>>717737750
https://wayback-api.archive.org/save/https://kotaku.com/black-athena-how-hades-gets-its-gods-right-1845146132
>I love Hades. It’s a great roguelike, has a cleverly-crafted story, and is stuffed with beautiful art and design. But what I like most about it is its commitment to diversity among its characters.
>Hades’ pantheon of Greek gods is diverse. Athena is a dark-skinned Black woman. Dionysus is south Asian. Hermes is east Asian. Eurydice, my favorite, is a Black woman crowned with a beautiful afro made from the branches and canopy of a tree.
[...]
>Greg Kasavin, the creative director of Supergiant Games, told me that Hades’ diversity was the result of an epiphany during the game’s development.

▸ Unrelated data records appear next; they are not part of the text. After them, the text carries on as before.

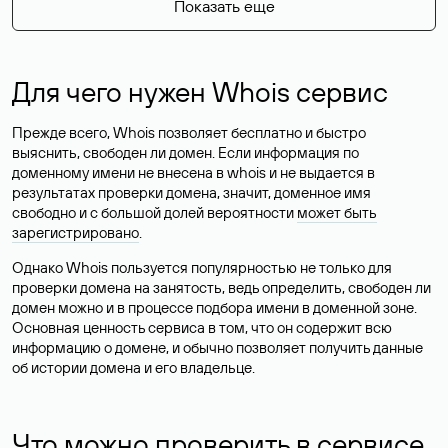
Показать еще
Для чего нужен Whois сервис
Прежде всего, Whois позволяет бесплатно и быстро
выяснить, свободен ли домен. Если информация по
доменному имени не внесена в whois и не выдается в
результатах проверки домена, значит, доменное имя
свободно и с большой долей вероятности
может быть
зарегистрировано
.
Однако Whois пользуется популярностью не только для
проверки домена на занятость, ведь определить, свободен ли
домен можно и в процессе подбора имени в доменной зоне.
Основная ценность сервиса в том, что он содержит всю
информацию о домене, и обычно позволяет получить данные
об истории домена и его владельце.
Что можно проверить в сервисе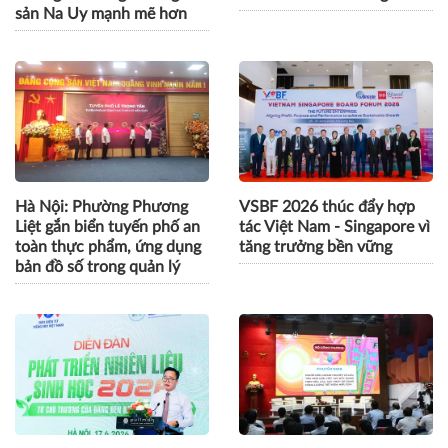
sản Na Uy mạnh mẽ hơn
Hà Nội: Phường Phương
VSBF 2026 thúc đẩy hợp
Liệt gắn biển tuyến phố an
tác Việt Nam - Singapore vì
toàn thực phẩm, ứng dụng
tăng trưởng bền vững
bản đồ số trong quản lý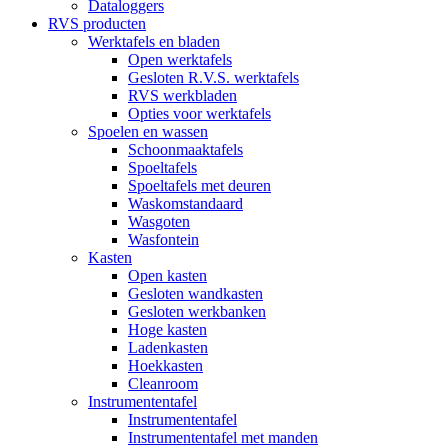
Dataloggers
RVS producten
Werktafels en bladen
Open werktafels
Gesloten R.V.S. werktafels
RVS werkbladen
Opties voor werktafels
Spoelen en wassen
Schoonmaaktafels
Spoeltafels
Spoeltafels met deuren
Waskomstandaard
Wasgoten
Wasfontein
Kasten
Open kasten
Gesloten wandkasten
Gesloten werkbanken
Hoge kasten
Ladenkasten
Hoekkasten
Cleanroom
Instrumententafel
Instrumententafel
Instrumententafel met manden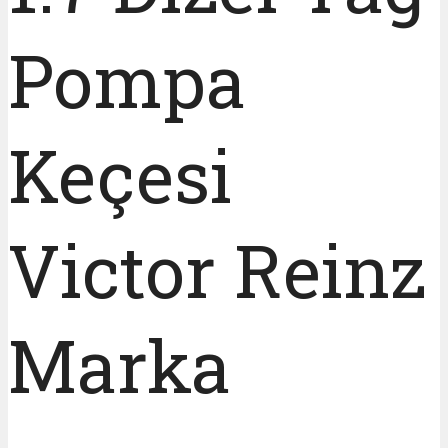
Pompa
Keçesi
Victor Reinz
Marka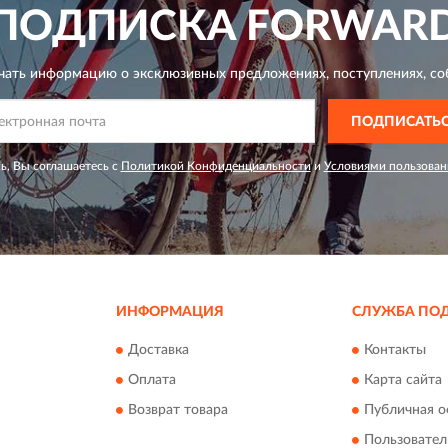
ПОДПИСКА
FORWAR
чать информацию о эксклюзивных предложениях,
поступлениях, со
ПОДПИСАТЬ
ь, Вы соглашаетесь с
Политикой Конфиденциальности
и
Условиями пользован
ИНФОРМАЦИЯ
СЛУЖБА ПО
Доставка
Контакты
Оплата
Карта сайта
Возврат товара
Публичная о
Пользовател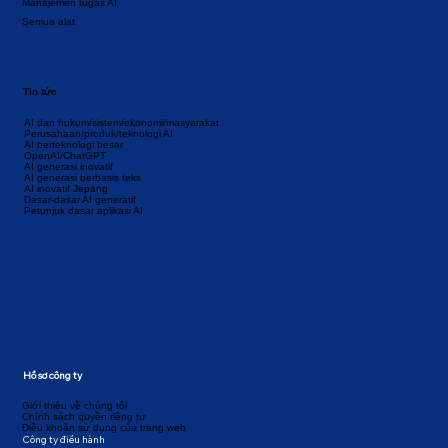
Manajemen tugas AI
Semua alat
Tin tức
AI dan hukum/sistem/ekonomi/masyarakat
Perusahaan/produk/teknologi AI
AI berteknologi besar
OpenAI/ChatGPT
AI generasi inovatif
AI generasi berbasis teks
AI inovatif Jepang
Dasar-dasar AI generatif
Petunjuk dasar aplikasi AI
Hồ sơ công ty
Giới thiệu về chúng tôi
Chính sách quyền riêng tư
Điều khoản sử dụng của trang web
Công ty điều hành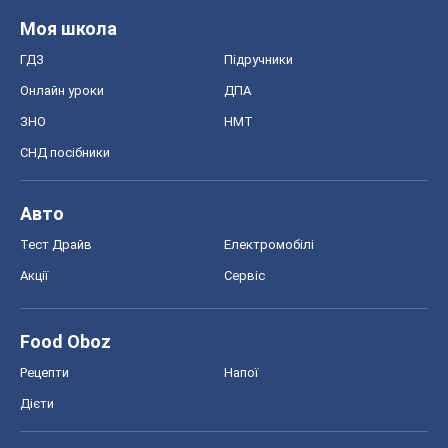
Моя школа
ГДЗ
Підручники
Онлайн уроки
ДПА
ЗНО
НМТ
СНД посібники
Авто
Тест Драйв
Електромобілі
Акції
Сервіс
Food Oboz
Рецепти
Напої
Дієти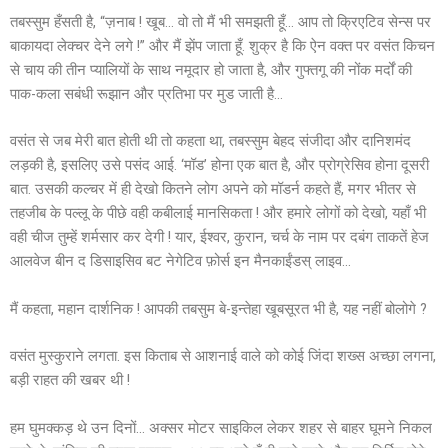
तबस्सुम हँसती है, “ज़नाब ! खूब… वो तो मैं भी समझती हूँ… आप तो क्रिएटिव सेन्स पर
बाकायदा लेक्चर देने लगे !” और मैं झेंप जाता हूँ. शुक्र है कि ऐन वक्त पर वसंत किचन
से चाय की तीन प्यालियों के साथ नमूदार हो जाता है, और गुफ्तगू की नोंक मर्दों की
पाक-कला सबंधी रूझान और प्रतिभा पर मुड जाती है…
वसंत से जब मेरी बात होती थी तो कहता था, तबस्सुम बेहद संजीदा और दानिशमंद
लड़की है, इसलिए उसे पसंद आई. ‘मॉड’ होना एक बात है, और प्रोग्रेसिव होना दूसरी
बात. उसकी कल्चर में ही देखो कितने लोग अपने को मॉडर्न कहते हैं, मगर भीतर से
तहजीब के पल्लू के पीछे वही कबीलाई मानसिकता ! और हमारे लोगों को देखो, यहाँ भी
वही चीज तुम्हें शर्मसार कर देगी ! यार, ईश्वर, कुरान, चर्च के नाम पर दबंग ताकतें हेज
आलवेज बीन द डिसाइसिव बट नेगेटिव फ़ोर्स इन मैनकाईंडस् लाइव…
मैं कहता, महान दार्शनिक ! आपकी तबसुम बे-इन्तेहा खूबसूरत भी है, यह नहीं बोलोगे ?
वसंत मुस्कुराने लगता. इस किताब से आशनाई वाले को कोई जिंदा शख्स अच्छा लगना,
बड़ी राहत की खबर थी !
हम घुमक्कड़ थे उन दिनों… अक्सर मोटर साइकिल लेकर शहर से बाहर घूमने निकल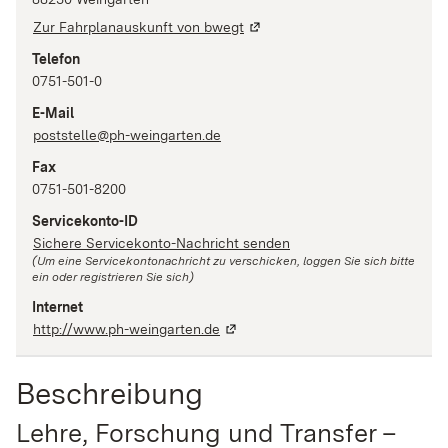
Zur Fahrplanauskunft von bwegt
Telefon
0751-501-0
E-Mail
poststelle@ph-weingarten.de
Fax
0751-501-8200
Servicekonto-ID
Sichere Servicekonto-Nachricht senden
(Um eine Servicekontonachricht zu verschicken, loggen Sie sich bitte
ein oder registrieren Sie sich)
Internet
http://www.ph-weingarten.de
Beschreibung
Lehre, Forschung und Transfer –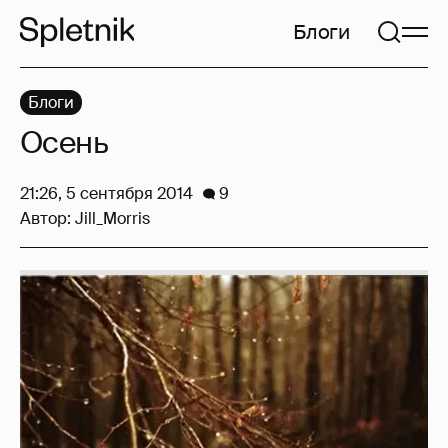
Блоги
Блоги
Осень
21:26, 5 сентября 2014
9
Автор:
Jill_Morris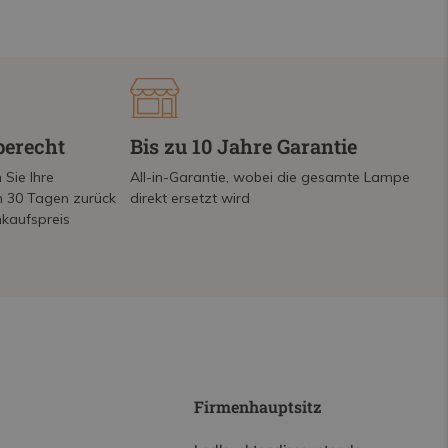
berecht
Bis zu 10 Jahre Garantie
 Sie Ihre
All-in-Garantie, wobei die gesamte Lampe
on 30 Tagen zurück
direkt ersetzt wird
nkaufspreis
Firmenhauptsitz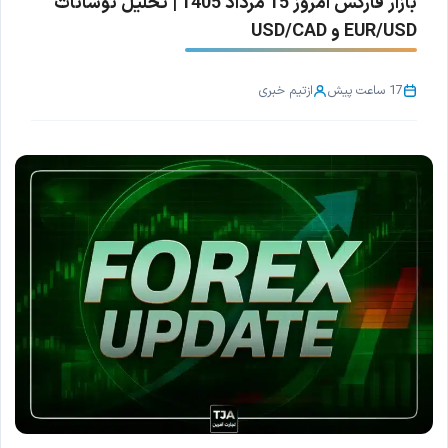
بازار فارکس امروز 15 مرداد 1405 | تحلیل نوسانات
EUR/USD و USD/CAD
17 ساعت پیش
از
تیم خبری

>“We knew going into Hades that we wanted this to be the story of a big dysfunctional family set in the Underworld of Greek myth, told from the Underworld’s point of view,” he wrote in an email. “As we discussed and researched the Olympians from canon sources, something stood out that in retrospect was obvious: They’re called the Greek gods because they were worshiped in ancient Greece, not because they themselves are ethnically Greek.” In other words, they didn’t all have to be Greek, or even white-passing for that matter.

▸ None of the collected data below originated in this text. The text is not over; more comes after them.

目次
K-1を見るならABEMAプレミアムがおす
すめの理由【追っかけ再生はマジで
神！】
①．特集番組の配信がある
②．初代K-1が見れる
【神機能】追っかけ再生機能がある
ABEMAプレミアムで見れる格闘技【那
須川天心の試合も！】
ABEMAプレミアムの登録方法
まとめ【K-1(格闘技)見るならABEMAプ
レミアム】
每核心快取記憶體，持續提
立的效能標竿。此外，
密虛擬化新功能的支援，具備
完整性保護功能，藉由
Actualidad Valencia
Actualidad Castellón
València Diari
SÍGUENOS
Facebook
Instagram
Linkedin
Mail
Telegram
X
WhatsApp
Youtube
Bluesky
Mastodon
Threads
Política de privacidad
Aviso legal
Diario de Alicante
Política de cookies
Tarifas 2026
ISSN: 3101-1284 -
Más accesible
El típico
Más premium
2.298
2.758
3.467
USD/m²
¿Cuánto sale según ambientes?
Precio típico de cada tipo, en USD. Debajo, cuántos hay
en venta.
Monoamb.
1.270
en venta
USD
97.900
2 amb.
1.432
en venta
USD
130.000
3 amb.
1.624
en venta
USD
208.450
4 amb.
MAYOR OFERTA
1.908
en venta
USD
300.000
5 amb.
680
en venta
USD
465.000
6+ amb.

>“Zeus rules all the heavens, not just the airspace over Greece,” Kasavin wrote. “Poseidon rules all the sea and land. They sprang from the Titans, who sprang from primordial Chaos, the source of all creation. So it stands to reason that the gods represent all the people of the world, at least indirectly.”
>To say this statement shocked me with its simplicity, is an understatement. More like it smote my heart like a thunderbolt hurled from Zeus’ own hand. Gods, if that’s where you choose to invest your belief, are for everyone. It reminds me of the slogan I’ve seen Norse Pagans adopting to combat the homophobia and white supremacy that have sprung up around their religion. “It’s the All-Father, not the some-Father.”